John Stankey: Hi, Peter. We haven’t given, what I will call, a characterization of the “shutdown” because I don’t think you should necessarily think about the shutdown as like a date certain that arrives, that date will arrive. But we think about it as kind of a rolling process. We think about it as a geography by geography or ZIP code by ZIP code process. And when you think about how our cost structure is aligned to that business as you begin to modernize infrastructure and ultimately not have to support products, services of infrastructure of older legacy generations, then costs start to fall away. We’ve done an awful lot of work separating out the variable and fixed cost structure in the, what I will call, semi-fixed cost structure to know what we need to do as we roll through geographies to ultimately get at the layers of fixed, semi-fixed and variable.

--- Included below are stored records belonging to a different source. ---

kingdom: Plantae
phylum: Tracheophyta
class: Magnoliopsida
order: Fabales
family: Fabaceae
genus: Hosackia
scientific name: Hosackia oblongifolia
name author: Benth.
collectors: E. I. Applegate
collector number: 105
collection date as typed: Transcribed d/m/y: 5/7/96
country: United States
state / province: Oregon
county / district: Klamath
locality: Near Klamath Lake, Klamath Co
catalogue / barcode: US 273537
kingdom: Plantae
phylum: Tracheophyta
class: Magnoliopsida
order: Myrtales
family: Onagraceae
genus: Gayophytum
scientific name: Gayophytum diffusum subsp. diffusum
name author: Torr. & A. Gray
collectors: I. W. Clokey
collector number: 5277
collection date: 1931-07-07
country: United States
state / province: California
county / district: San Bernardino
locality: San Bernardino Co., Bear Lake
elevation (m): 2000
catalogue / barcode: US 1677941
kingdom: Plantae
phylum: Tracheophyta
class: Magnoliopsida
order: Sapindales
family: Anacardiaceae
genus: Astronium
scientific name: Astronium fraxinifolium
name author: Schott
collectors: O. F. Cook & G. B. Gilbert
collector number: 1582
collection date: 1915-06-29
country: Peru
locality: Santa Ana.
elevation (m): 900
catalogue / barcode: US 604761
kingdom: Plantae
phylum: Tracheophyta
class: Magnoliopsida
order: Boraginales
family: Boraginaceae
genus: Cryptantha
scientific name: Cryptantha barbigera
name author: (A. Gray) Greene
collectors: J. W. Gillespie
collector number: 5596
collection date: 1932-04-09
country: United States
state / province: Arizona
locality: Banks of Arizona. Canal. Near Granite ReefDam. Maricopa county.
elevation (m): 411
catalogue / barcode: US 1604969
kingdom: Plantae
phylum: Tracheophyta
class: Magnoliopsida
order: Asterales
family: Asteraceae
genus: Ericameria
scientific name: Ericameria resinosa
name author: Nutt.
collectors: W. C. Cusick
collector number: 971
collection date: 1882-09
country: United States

And so, I don’t think it’s as important about saying what is the date that you’re no longer offering the entire totality of products and services as much as what is the progress you’re making in working through the areas where those products and services still exist. And as you heard in my opening remarks, we now have catch products showing up in the market that allows us to begin accelerating that work. That work is part and parcel of some of the recommitment of $2 billion over three years that we expect we’re going to be able to take out. I do believe that as we simplify given how we allocate costs in the business and our reporting, the company and we start to shutter some of that square mileage, yes, that’s going to help contribute to accretion back into the margin structure of the going-forward broadband business in our consumer markets.
And I believe the day that we arrive at ultimately exercising all those costs from the business what I know about how our fiber infrastructure is performing on a stand-alone basis right now. It’s all goodness. In fact, this week, I was out with our network operations team, and it was just such an uplifting day for somebody who’s worked in the company as long as I have to see the cost structure that’s been put in place, the customer satisfaction that’s occurring, the efficiency of the technician ranks, the durability of what’s going into service. I mean it’s all good. And as a result of that, when you step back from this day, should we be able to operate this business once we ultimately move our way out of some of the embedded cost structure in a perfectly competitive characterization of the rest of the industry.
The answer is yes, I have confidence we can get to that.
Peter Supino: Thank you very much [indiscernible]
Amir Rozwadowski: Operator, we have time for one last question.
Operator: Our last question will come from the line of Frank Louthan of Raymond James. Please go ahead.
Frank Louthan: Great. Thank you. The fiber ARPU is up pretty nicely year-over-year. Still a little bit below market. Can you give us an idea of why that is just a higher number of customers newer on promos? And where do you think that can go in the next 12 months? And of the 25 million locations you have passed with fiber, how many of those are included in this latest 15 million homes that you have passed? And where will that total be when that project is completed? Thank you.
John Stankey: I’m sorry, Frank, could you rephrase the second part of that question again, so I just kind of — you clipped a bit.
Frank Louthan: Sorry, you disclosed — I think you had 25 million locations passed with fiber. I assume some of that is the latest 15 million home push that you have. Can you give us an idea of where you are in building out to those 15 million locations? And what will that total number be when that final project is finished?